Nickole thinks of poetry as an audio art—something to be heard and not just read on the page—and enjoys giving readings. When Sister, her first collection, was published in 2007, she toured for years, giving over eighty readings in venues as far and wide as San Francisco, Los Angeles, New York, Virginia, Ann Arbor, Alabama, Indiana, Kentucky, Florida, and Portland, Oregon, and her most recent tour for Fanny Says covered over twenty states in one year. She’s shared the stage with many poets she admires, including Mark Doty, Natasha Trethewey, and Matthew Zapruder.
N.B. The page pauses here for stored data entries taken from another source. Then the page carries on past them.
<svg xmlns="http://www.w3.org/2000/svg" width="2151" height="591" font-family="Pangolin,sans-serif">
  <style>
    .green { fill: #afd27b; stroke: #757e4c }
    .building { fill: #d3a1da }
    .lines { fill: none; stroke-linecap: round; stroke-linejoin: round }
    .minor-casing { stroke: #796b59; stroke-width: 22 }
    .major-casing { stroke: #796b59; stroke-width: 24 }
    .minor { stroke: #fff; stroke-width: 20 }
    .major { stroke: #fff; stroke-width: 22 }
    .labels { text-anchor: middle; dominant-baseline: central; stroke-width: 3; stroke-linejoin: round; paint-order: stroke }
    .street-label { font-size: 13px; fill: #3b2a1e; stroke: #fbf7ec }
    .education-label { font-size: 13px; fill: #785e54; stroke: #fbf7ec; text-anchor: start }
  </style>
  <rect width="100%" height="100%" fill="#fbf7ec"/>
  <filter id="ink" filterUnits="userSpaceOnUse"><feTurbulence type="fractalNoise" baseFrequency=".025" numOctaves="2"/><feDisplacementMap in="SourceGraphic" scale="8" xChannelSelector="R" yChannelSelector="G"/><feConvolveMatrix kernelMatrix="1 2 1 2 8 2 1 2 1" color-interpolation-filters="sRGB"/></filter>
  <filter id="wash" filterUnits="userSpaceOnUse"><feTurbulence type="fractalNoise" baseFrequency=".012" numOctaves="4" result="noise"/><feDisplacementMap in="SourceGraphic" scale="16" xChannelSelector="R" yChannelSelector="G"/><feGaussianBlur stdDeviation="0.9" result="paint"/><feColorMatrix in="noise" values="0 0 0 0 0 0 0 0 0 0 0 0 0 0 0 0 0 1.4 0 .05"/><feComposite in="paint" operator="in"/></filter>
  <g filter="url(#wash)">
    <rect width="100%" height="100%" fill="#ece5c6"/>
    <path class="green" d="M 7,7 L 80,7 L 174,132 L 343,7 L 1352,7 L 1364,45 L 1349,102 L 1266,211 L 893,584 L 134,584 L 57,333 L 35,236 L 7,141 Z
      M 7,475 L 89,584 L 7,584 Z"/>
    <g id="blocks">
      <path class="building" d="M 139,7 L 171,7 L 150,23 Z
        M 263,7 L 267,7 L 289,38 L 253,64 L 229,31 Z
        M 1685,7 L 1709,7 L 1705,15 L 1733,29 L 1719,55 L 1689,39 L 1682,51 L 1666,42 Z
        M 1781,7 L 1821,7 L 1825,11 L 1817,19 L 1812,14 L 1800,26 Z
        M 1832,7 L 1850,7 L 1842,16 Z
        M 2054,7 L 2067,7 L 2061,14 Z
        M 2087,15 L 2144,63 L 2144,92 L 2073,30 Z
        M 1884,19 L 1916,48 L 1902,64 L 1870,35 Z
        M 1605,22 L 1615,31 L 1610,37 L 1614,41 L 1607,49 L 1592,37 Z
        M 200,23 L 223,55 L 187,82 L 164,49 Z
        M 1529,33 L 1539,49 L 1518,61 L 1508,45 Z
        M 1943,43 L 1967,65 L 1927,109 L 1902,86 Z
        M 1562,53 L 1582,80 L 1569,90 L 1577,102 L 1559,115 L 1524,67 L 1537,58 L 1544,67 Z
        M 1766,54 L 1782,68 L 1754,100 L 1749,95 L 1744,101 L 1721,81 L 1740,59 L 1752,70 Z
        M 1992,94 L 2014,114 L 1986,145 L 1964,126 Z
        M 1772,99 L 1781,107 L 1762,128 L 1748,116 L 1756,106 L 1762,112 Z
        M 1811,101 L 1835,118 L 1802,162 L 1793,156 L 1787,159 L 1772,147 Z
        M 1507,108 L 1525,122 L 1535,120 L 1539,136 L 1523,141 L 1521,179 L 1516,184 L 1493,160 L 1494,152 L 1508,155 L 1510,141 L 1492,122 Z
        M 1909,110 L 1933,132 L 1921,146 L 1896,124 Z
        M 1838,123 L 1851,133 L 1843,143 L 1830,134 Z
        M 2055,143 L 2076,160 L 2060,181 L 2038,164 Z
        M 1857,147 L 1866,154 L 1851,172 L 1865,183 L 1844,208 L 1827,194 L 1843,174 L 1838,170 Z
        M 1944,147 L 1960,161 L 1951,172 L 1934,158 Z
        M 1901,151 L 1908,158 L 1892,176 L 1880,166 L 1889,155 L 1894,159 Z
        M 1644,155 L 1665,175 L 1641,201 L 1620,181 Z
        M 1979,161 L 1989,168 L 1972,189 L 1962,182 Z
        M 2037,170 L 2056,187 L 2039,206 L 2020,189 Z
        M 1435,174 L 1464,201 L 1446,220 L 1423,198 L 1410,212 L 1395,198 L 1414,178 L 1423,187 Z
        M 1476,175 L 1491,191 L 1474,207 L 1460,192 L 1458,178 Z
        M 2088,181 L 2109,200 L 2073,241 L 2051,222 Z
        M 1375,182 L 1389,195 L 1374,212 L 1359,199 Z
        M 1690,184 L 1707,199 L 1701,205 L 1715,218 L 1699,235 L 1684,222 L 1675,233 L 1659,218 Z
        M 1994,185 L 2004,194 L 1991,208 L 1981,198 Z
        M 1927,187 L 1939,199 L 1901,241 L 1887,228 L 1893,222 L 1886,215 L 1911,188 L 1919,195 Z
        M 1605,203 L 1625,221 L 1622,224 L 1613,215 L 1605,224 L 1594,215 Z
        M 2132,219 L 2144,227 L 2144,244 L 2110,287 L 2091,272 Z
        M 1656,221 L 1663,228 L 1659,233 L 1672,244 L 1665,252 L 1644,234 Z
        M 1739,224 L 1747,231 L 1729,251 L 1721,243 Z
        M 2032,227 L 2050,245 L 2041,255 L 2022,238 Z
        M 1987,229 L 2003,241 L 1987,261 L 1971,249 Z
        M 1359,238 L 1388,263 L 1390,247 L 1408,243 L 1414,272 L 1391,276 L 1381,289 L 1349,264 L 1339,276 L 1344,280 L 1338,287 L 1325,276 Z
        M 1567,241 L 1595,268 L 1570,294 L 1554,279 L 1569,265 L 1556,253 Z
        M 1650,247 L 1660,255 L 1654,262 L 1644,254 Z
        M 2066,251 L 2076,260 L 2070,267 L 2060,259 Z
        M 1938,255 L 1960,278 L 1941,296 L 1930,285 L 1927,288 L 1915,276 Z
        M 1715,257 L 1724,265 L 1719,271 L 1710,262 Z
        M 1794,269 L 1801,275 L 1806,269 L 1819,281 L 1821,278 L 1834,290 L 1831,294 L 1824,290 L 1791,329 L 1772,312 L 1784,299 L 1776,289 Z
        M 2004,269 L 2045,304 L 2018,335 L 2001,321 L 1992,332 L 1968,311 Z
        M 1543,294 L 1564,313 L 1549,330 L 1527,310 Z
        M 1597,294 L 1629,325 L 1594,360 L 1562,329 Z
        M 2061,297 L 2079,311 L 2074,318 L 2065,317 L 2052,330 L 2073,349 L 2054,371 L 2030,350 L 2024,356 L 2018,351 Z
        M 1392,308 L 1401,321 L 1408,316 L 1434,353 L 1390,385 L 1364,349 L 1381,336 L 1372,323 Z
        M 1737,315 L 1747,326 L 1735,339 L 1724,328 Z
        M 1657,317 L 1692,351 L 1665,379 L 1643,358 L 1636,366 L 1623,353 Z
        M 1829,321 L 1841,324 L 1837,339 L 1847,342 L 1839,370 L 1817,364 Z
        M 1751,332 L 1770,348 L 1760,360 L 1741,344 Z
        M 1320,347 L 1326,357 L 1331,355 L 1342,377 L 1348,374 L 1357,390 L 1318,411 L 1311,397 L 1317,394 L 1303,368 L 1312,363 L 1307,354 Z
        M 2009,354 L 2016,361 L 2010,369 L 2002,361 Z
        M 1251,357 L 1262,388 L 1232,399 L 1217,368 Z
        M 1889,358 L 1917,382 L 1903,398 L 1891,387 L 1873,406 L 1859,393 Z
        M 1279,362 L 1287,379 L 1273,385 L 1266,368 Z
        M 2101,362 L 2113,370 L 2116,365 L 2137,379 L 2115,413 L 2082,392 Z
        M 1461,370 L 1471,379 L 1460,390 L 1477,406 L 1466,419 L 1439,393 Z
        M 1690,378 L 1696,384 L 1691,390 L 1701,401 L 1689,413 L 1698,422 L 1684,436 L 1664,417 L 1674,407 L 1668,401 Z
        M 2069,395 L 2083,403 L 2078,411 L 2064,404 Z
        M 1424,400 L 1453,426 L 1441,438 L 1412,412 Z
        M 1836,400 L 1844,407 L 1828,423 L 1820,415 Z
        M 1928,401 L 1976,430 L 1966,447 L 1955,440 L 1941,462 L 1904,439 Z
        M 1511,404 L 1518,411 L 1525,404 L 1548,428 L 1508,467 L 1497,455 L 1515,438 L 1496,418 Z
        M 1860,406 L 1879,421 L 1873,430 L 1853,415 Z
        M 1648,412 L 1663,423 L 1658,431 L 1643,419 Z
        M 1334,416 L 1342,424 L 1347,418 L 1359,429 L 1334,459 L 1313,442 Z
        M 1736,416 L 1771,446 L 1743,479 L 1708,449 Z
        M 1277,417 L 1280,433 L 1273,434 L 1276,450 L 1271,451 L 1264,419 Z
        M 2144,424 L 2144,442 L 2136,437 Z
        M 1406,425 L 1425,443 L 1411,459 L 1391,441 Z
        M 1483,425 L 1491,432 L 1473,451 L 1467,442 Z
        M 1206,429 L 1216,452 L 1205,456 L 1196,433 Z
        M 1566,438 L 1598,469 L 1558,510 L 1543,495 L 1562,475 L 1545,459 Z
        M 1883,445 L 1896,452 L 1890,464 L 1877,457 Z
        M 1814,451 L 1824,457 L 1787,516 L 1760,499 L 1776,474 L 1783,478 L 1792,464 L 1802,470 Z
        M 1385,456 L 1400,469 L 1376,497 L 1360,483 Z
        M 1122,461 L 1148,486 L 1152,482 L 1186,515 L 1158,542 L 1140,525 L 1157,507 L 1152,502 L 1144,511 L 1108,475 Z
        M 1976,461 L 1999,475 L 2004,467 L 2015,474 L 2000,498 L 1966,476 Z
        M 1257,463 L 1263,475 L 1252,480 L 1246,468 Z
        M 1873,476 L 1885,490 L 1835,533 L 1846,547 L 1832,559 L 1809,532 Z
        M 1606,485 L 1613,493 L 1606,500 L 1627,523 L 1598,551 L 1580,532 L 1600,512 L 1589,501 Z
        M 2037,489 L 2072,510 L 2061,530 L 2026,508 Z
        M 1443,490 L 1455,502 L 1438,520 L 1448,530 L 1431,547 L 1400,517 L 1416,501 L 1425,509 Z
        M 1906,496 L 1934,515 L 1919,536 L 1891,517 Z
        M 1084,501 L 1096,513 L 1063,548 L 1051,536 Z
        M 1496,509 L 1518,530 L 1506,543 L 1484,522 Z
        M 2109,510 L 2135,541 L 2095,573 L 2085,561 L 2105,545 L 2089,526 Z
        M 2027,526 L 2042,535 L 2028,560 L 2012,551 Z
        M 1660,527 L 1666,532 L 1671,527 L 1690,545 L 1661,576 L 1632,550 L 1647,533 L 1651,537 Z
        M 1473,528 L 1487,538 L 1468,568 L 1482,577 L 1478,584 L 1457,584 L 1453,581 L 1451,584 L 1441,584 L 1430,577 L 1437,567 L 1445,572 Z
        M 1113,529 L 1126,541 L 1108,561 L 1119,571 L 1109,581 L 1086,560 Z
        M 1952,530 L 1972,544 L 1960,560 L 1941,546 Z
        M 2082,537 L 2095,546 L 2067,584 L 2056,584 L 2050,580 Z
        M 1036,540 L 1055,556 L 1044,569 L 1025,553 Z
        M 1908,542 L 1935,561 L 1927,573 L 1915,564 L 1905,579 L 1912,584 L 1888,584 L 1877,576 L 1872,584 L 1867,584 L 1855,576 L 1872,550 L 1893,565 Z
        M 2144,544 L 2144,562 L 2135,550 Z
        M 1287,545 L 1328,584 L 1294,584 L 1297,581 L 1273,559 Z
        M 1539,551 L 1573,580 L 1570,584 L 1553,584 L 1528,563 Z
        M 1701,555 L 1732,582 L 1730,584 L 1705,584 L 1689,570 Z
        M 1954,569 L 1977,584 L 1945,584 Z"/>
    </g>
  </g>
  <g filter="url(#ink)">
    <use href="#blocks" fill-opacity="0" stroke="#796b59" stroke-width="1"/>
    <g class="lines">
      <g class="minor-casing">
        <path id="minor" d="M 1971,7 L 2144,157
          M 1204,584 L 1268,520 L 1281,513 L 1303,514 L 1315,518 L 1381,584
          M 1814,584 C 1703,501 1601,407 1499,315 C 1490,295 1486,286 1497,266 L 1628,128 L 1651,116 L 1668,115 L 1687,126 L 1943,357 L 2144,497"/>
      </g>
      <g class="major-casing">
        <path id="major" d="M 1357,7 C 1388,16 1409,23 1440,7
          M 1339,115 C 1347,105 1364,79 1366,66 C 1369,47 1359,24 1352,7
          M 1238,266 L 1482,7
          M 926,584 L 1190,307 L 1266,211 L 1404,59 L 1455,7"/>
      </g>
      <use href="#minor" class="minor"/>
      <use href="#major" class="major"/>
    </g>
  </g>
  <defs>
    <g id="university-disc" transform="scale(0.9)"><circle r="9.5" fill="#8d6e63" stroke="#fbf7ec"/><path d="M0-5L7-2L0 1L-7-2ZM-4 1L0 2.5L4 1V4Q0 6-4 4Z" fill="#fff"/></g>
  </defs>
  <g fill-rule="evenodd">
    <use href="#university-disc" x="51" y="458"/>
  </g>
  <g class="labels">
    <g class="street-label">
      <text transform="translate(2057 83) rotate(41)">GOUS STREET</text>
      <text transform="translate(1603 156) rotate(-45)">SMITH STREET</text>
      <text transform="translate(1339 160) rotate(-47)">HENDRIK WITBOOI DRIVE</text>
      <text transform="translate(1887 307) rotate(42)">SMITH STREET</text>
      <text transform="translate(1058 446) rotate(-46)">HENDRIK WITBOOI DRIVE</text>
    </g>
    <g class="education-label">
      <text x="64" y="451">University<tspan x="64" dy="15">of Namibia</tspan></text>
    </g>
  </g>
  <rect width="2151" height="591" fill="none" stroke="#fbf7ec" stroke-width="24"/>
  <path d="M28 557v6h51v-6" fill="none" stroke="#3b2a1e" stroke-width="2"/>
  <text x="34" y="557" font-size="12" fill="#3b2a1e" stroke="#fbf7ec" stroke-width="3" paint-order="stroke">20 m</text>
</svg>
But she also enjoys low-key venues—in the past, she’s given readings on summer lawns in the Upper Peninsula of Michigan, on the wobbly stages of roughneck bars in Nashville, and in a packed Waffle House in Eastern Kentucky.
She currently lives in Asheville, North Carolina with her wife, poet Jessica Jacobs, and their motley collection of ill-behaved, highly lovable pets. There she is happily on the Advisory Board for Orison Books and teaching each fall as part of UNCA's Great Smokies Writing Program. Currently at work on a collection of lyric essays and poems about animals, she is thrilled to spend two days a week volunteering at Animal Haven of Asheville and the Western North Carolina Nature Center. She also spends vast amounts of time hiking in the mountains, trolling around her favorite indie bookstore in town (Yay, Malaprops!), and sipping into a frenzy drinking yerba mate at the nearby Dobrá Tea.
Nickole has received grants from the Kentucky Foundation for Women, the Kentucky Arts Council, and the National Endowment for the Arts. With their support, she was able to make the changes in her life that allowed her to keep writing. It's no understatement to say that without their generosity, the vast majority of her poems would not exist.